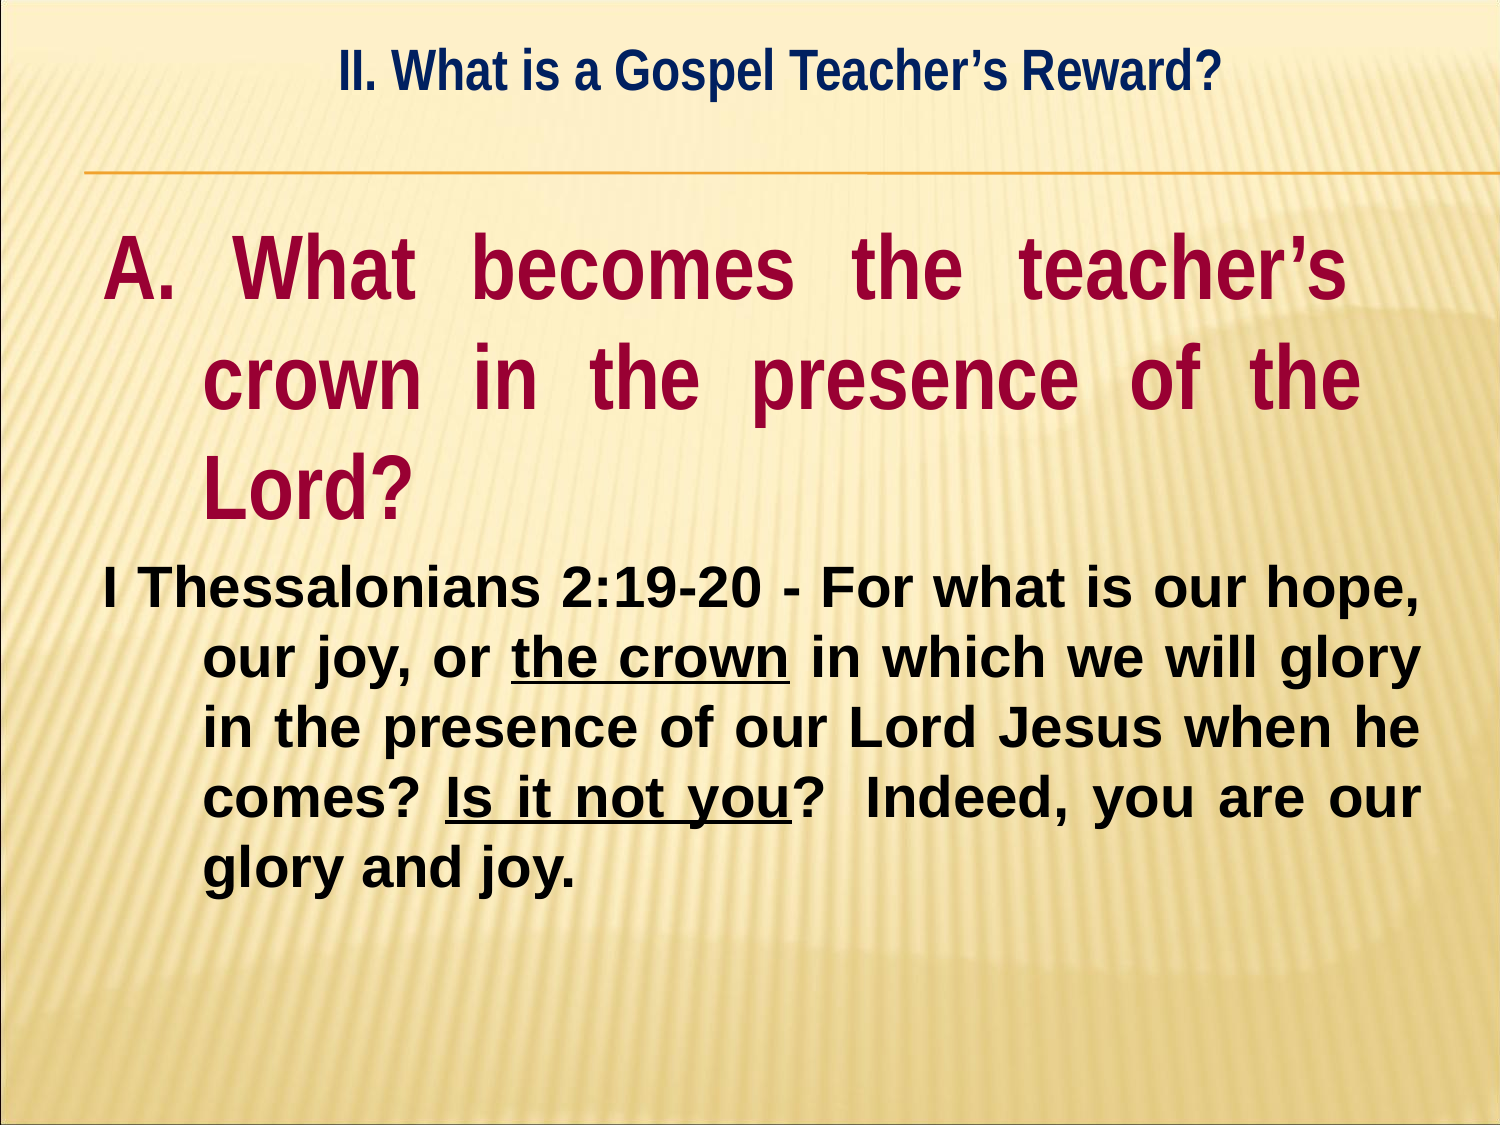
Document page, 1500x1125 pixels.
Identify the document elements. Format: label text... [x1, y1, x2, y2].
---
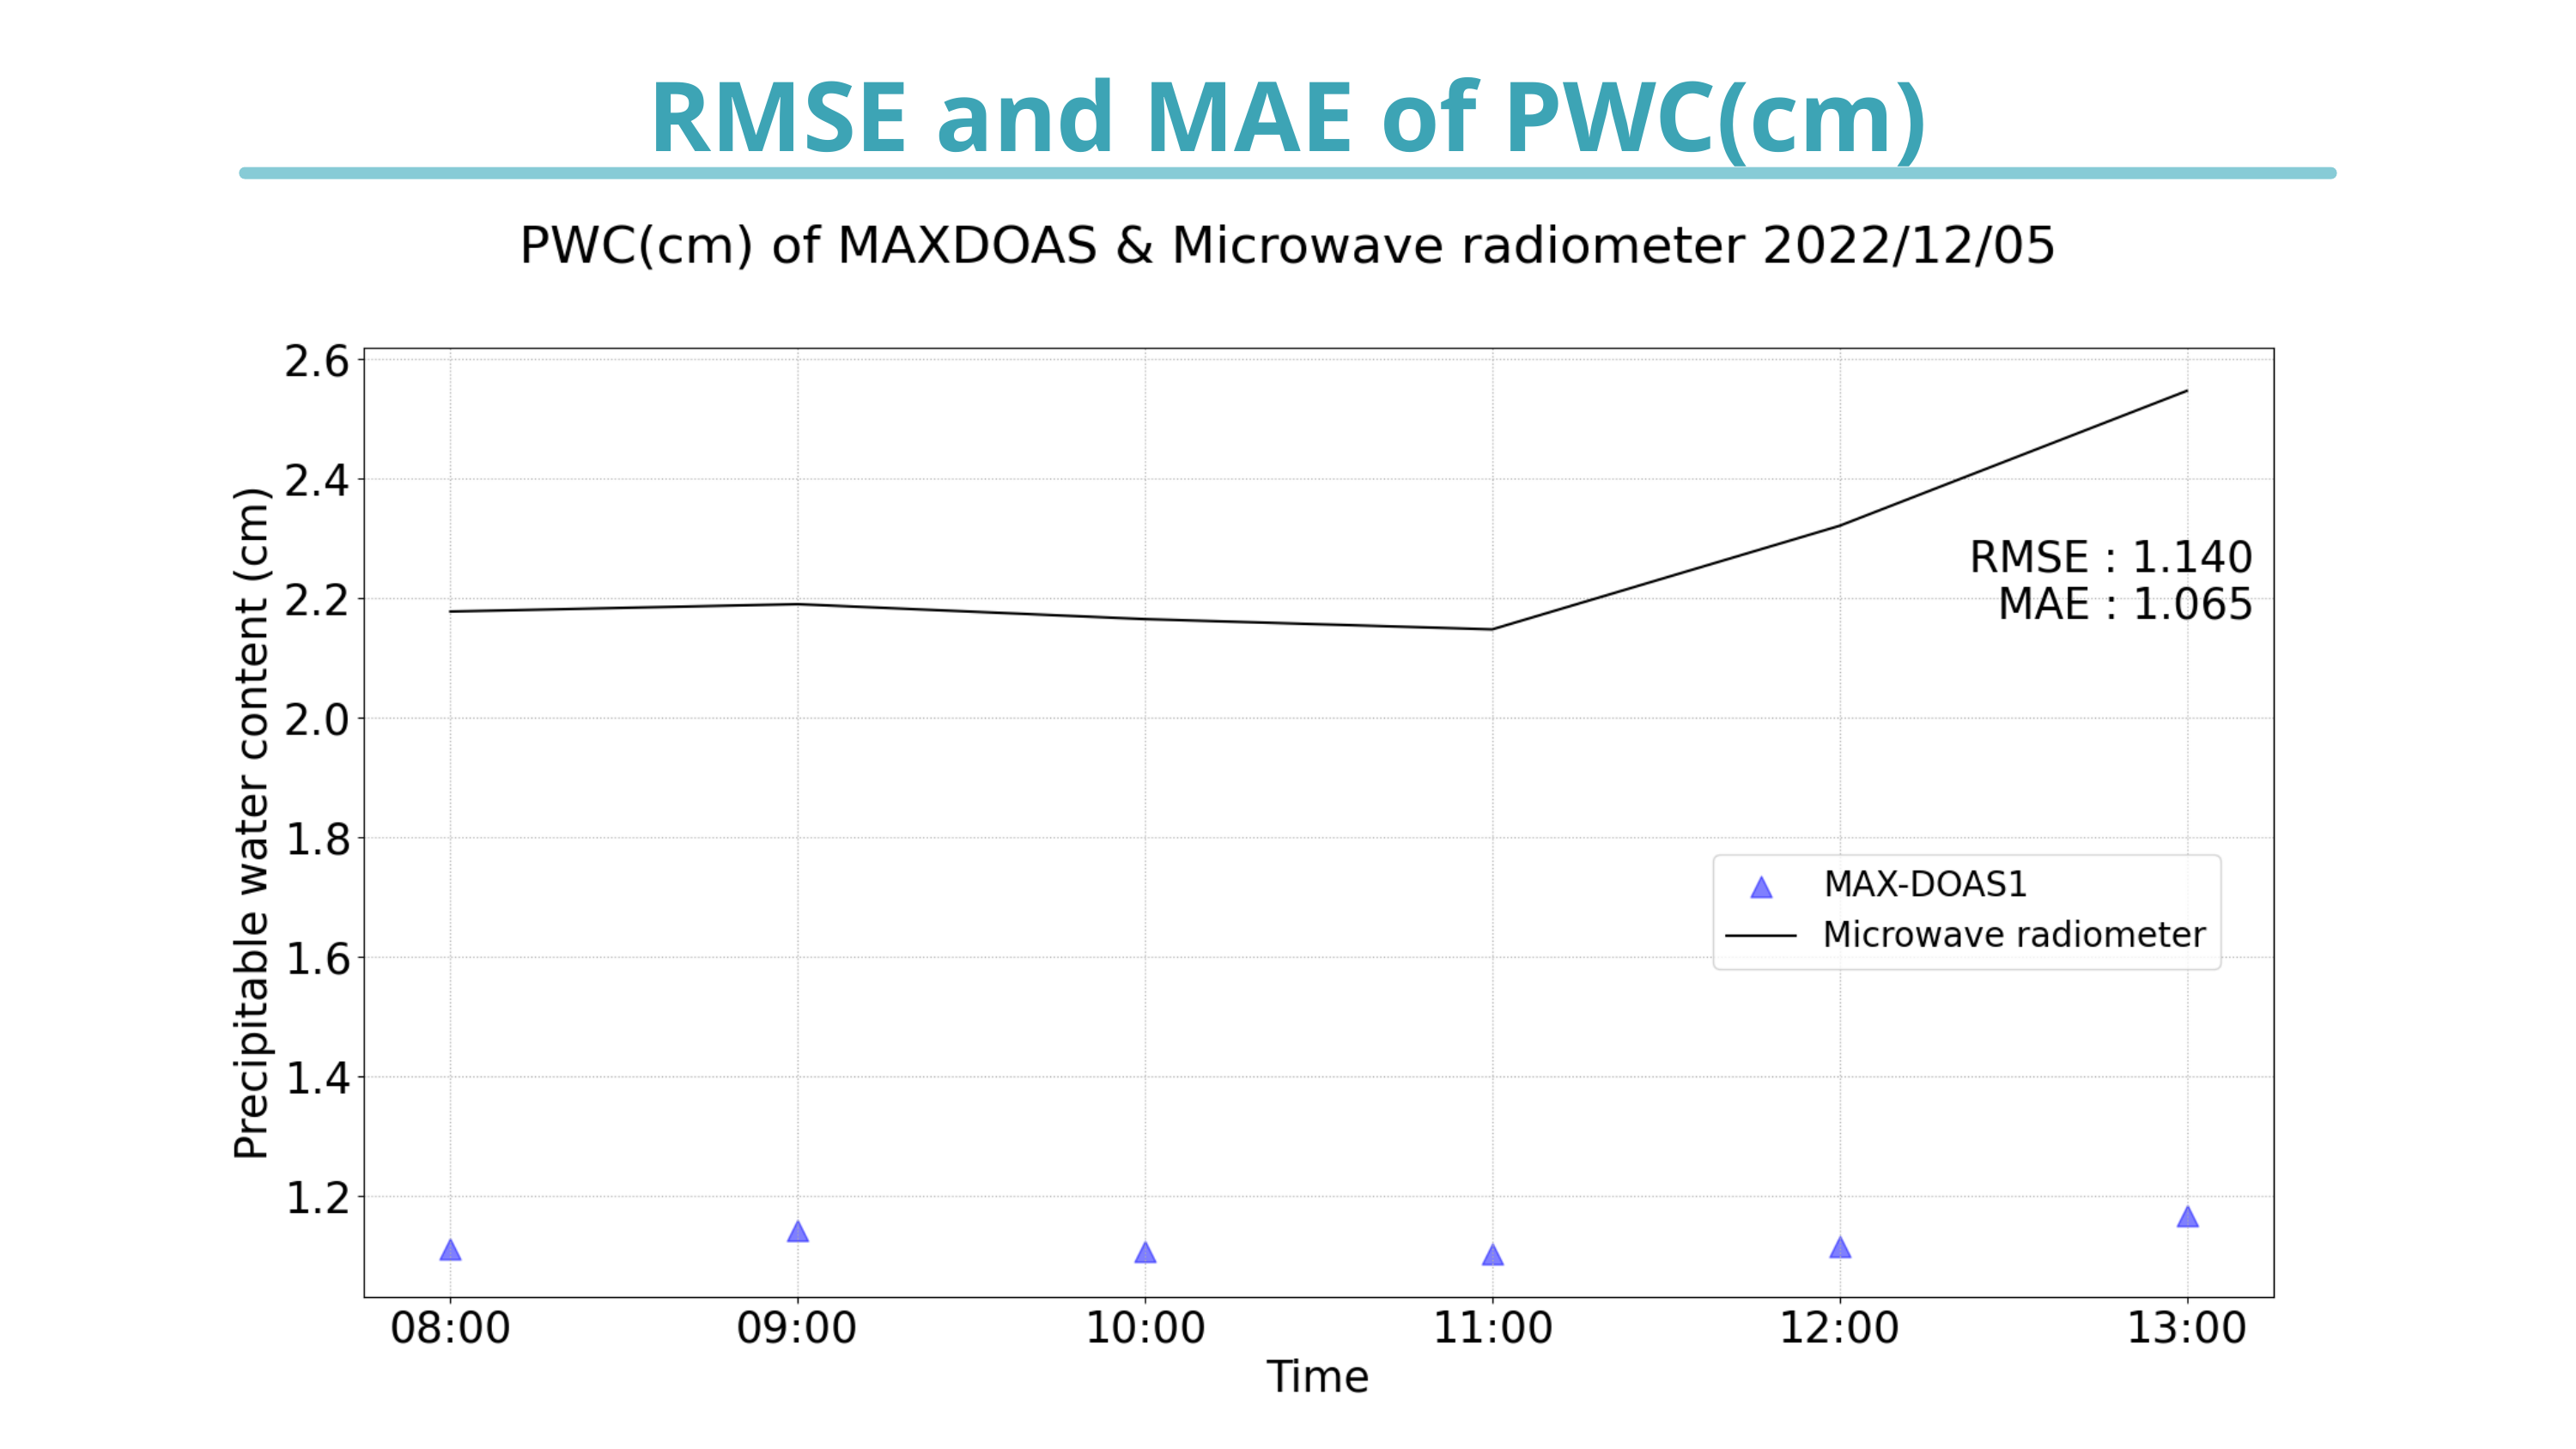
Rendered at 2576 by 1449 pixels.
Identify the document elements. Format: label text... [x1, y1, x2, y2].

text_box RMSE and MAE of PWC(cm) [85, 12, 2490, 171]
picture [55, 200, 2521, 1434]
* * *
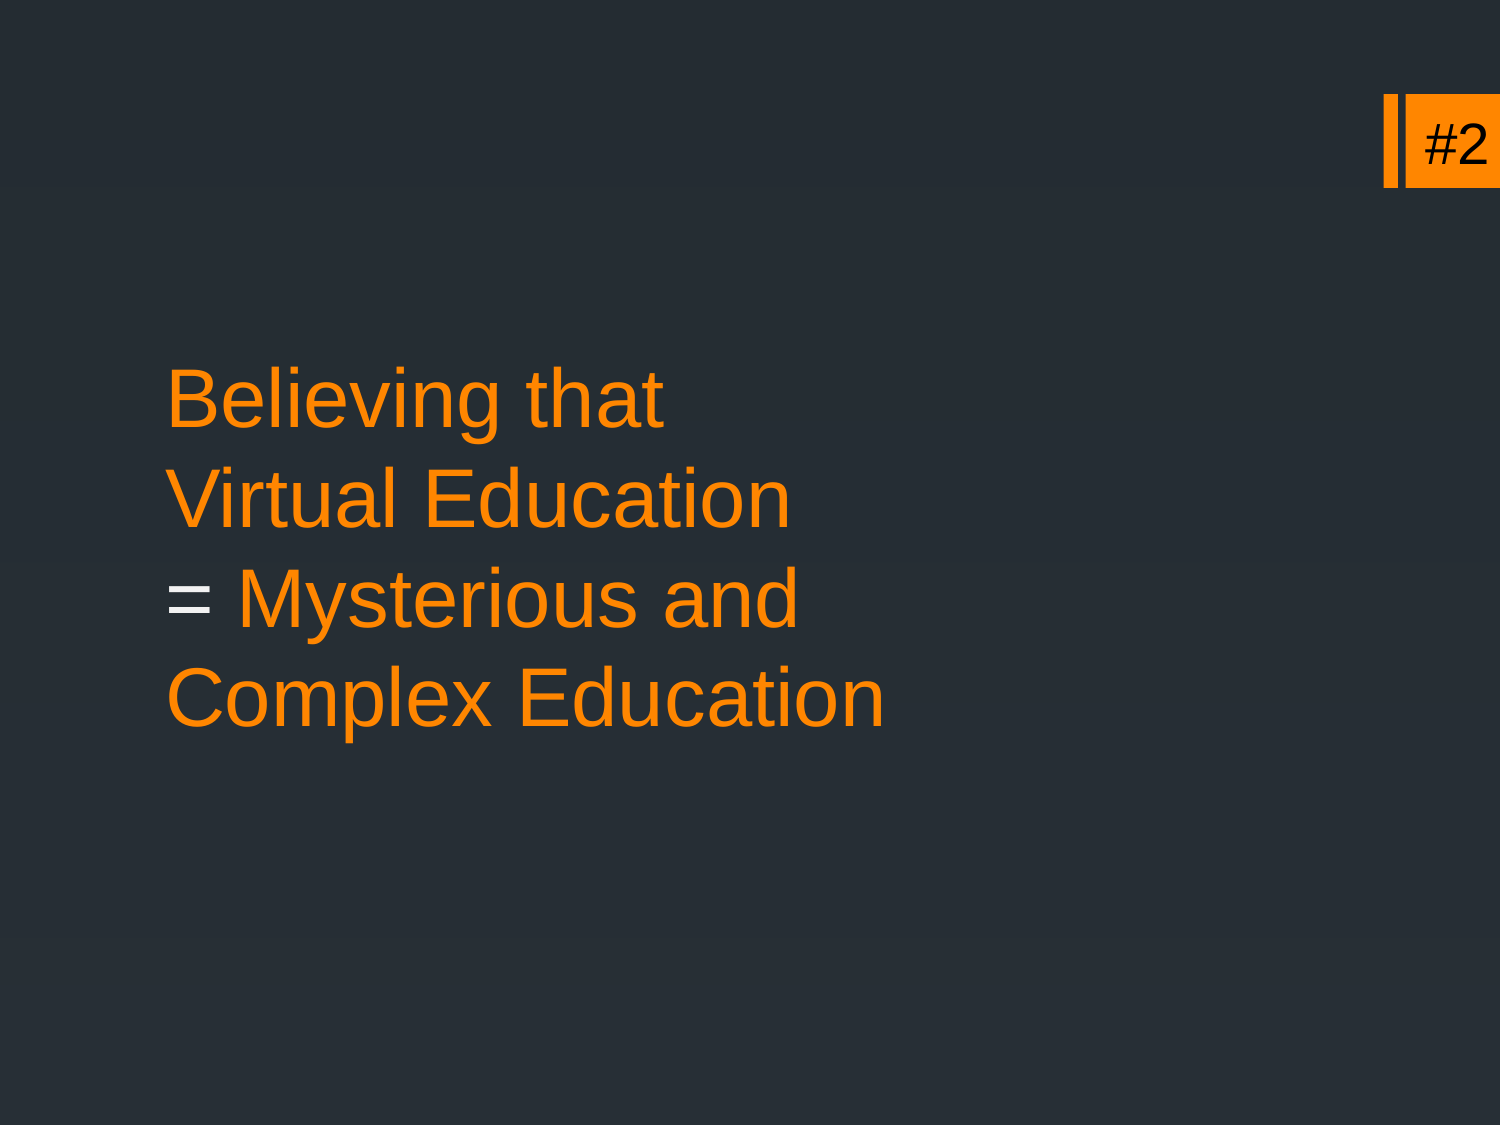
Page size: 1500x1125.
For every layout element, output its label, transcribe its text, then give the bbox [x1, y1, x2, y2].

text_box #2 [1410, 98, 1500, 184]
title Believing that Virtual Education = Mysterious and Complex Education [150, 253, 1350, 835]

## PROMPT
Throughout the material above, find each line with "pixels" and return it.

## WRITTEN SOLUTION
Document page, 1500x1125 pixels.
Rendered at 2576 by 1449 pixels.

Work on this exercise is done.